Day 6 – Narwhals at last 

It was another windy night and we were greeted by wind, albeit diminished, when we got out of our tents in the morning. We expected the wind to calm so we headed out mid-morning to the floe edge and travelled north to an area where the winds were calm. It wasn’t long before we spotted four narwhal to the north in front of a large iceberg. We watched from this spot for a while before moving north. 

We saw a group of three narwhal several times, but they never came close for great photos. We did, however, see both a walrus and bearded seal several times. The bearded seal kept quietly surfacing near us and then would make a splashing exit as it dove.

There were plenty of birds to enjoy with many murres and kittiwakes along with eiders, Brant and others moving at the edge of the ice. We could also just see the murres and kittiwakes coming and going from their nesting cliff when we used a spotting scope. We also had views of our lone Pomarine Jaeger of the trip.

After our dinner back at the camp, Elisha told us stories about learning to hunt as a boy and how he had learned so much from his father. He also told us the story of how the narwhal got its tusk :).

Scoping for Narwhal on Baffin Island

Scoping for Narwhal on Baffin Island © Cam Gillies


Mammal watching near Bylot Island

Mammal watching near Bylot Island © Cam Gillies


Enjoying our time on the ice near Bylot Island

Enjoying our time on the ice near Bylot Island © Cam Gillies


Birding at the Floe Edge

Birding at the Floe Edge © Cam Gillies

Day 7 – Morning at the floe edge before returning to Pond Inlet

We left after breakfast and returned to the same area as the day prior after about 30 minutes of travel. Winds were calm, but the ocean was very wavy from winds to the south. It was very difficult to spot mammals although we did see a ringed seal a number of times. King Eiders and other species were bobbing away in the waves.

There wasn’t too much happening with the wildlife so Sheatie started cutting blocks from a snow drift to build a small igloo (iglooviuk in Inuktitut, meaning ‘snow house’). It was fascinating to watch a master at work. We got our photos and returned to camp. We had lunch and packed our bags got into the qamutiks for the ride back to the community. We enjoyed dinner and shower back at the hotel and headed off to bed.

Igloo building

Igloo building © Cam Gillies

Day 8 – Around the community and flying south

We had a final morning to walk around town and do a little shopping in the Co-op store. Some of us walked past the airport and found Snow Geese, Snow Buntings, Canada Geese, and plenty of Common Ravens. We received mixed messages from the airline about when our flight would arrive, so there was a small moment of panic when a few were not at the airport for boarding. I sent a stranger to pick up the last few people as they walked to the airport. She kindly told them to get in the car and she zipped them to the waiting plane, no security required.
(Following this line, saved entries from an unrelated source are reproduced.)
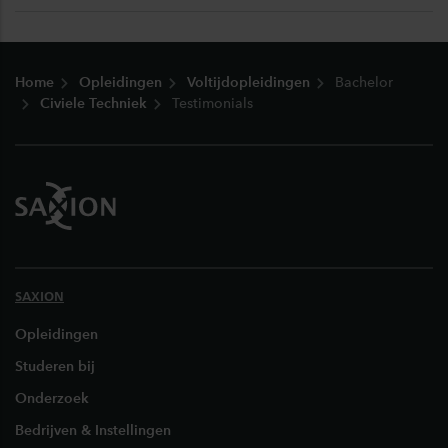
Footer
Home
Opleidingen
Voltijdopleidingen
Bachelor
Civiele Techniek
Testimonials
SAXION
Opleidingen
Studeren bij
Onderzoek
Bedrijven & Instellingen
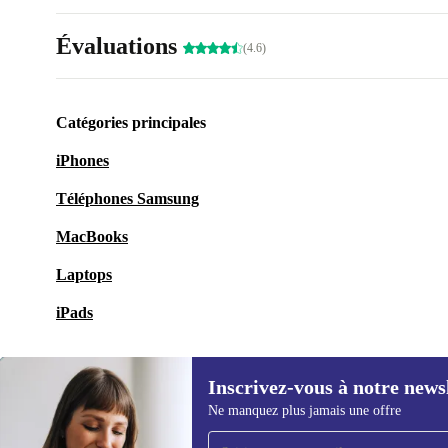
Évaluations
(4.6)
Catégories principales
iPhones
Téléphones Samsung
MacBooks
Laptops
iPads
Inscrivez-vous à notre news
Ne manquez plus jamais une offre
Recevoir offres et infos de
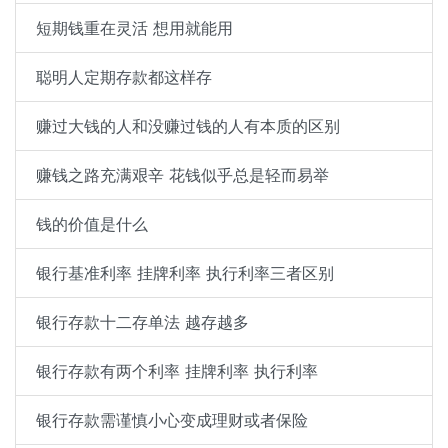
短期钱重在灵活 想用就能用
聪明人定期存款都这样存
赚过大钱的人和没赚过钱的人有本质的区别
赚钱之路充满艰辛 花钱似乎总是轻而易举
钱的价值是什么
银行基准利率 挂牌利率 执行利率三者区别
银行存款十二存单法 越存越多
银行存款有两个利率 挂牌利率 执行利率
银行存款需谨慎小心变成理财或者保险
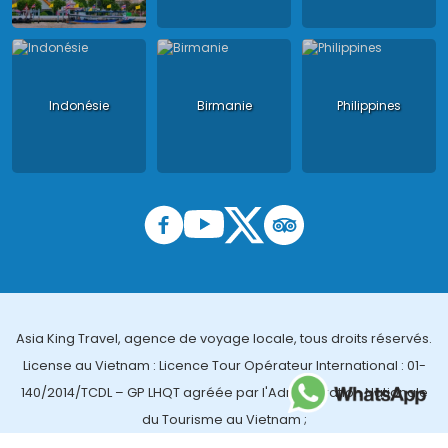
Indonésie
Birmanie
Philippines
Asia King Travel, agence de voyage locale, tous droits réservés.
License au Vietnam : Licence Tour Opérateur International : 01-
140/2014/TCDL – GP LHQT agréée par l'Administration Nationale
du Tourisme au Vietnam ;
License en Thailande : 14/03366 par le Bureau des affaires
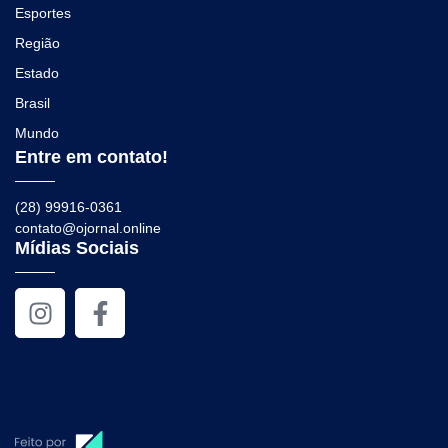
Esportes
Região
Estado
Brasil
Mundo
Entre em contato!
(28) 99916-0361
contato@ojornal.online
Mídias Sociais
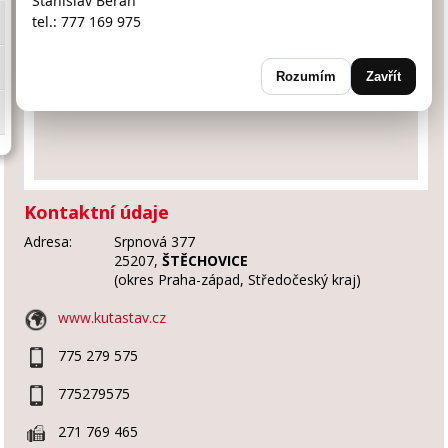
Stanislav Beran
tel.: 777 169 975
Rozumím
Zavřít
Kontaktní údaje
Adresa:
Srpnová 377
25207,
ŠTĚCHOVICE
(okres Praha-západ, Středočeský kraj)
www.kutastav.cz
775 279 575
775279575
271 769 465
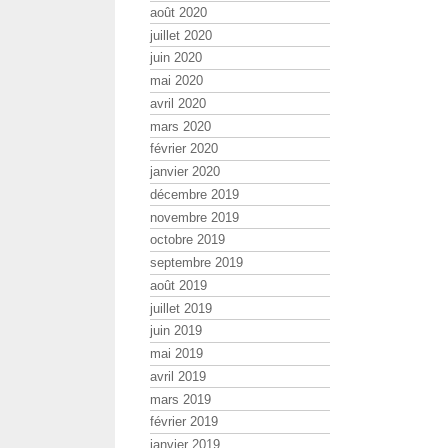
août 2020
juillet 2020
juin 2020
mai 2020
avril 2020
mars 2020
février 2020
janvier 2020
décembre 2019
novembre 2019
octobre 2019
septembre 2019
août 2019
juillet 2019
juin 2019
mai 2019
avril 2019
mars 2019
février 2019
janvier 2019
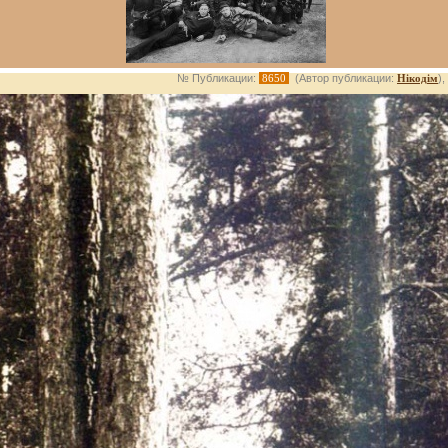
№ Публикации:
8650
(Автор публикации:
Нікодім
)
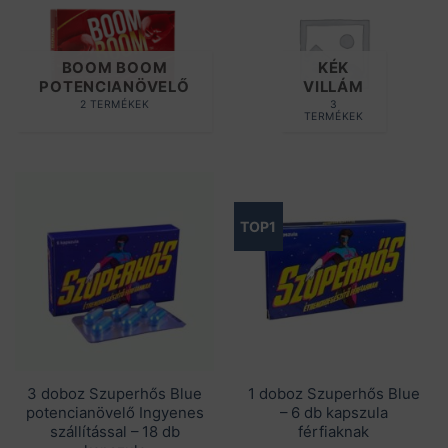
BOOM BOOM
KÉK
POTENCIANÖVELŐ
VILLÁM
2 TERMÉKEK
3
TERMÉKEK
TOP1
3 doboz Szuperhős Blue
1 doboz Szuperhős Blue
potencianövelő Ingyenes
– 6 db kapszula
szállítással – 18 db
férfiaknak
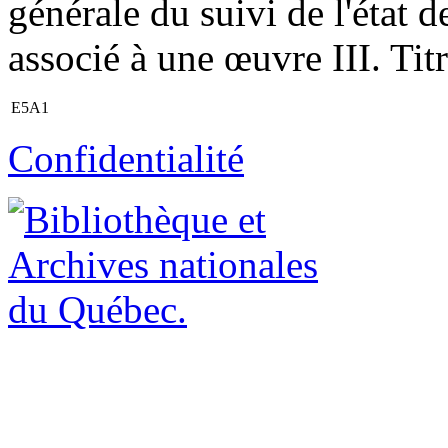
générale du suivi de l'état 
associé à une œuvre III. Titr
E5A1
Confidentialité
Thank you!

All happily onboard and underway we enjoyed the views of the dramatic glaciated landscape below as we reflected on our northern adventure. We had time in Iqaluit for some exploration of the city before flying out in the evening back to Ottawa.

It has been a remarkable Arctic adventure in search of narwhals and much more. We couldn’t have stepped off the beach without the incredible guidance and wisdom of our Inuit hosts and my heartfelt thanks go out to them. We had more than our fair share of challenging weather, but our hardy group of travellers rolled with these punches with aplomb. It had been a great privilege to travel through this beautiful land and share the experience with her people.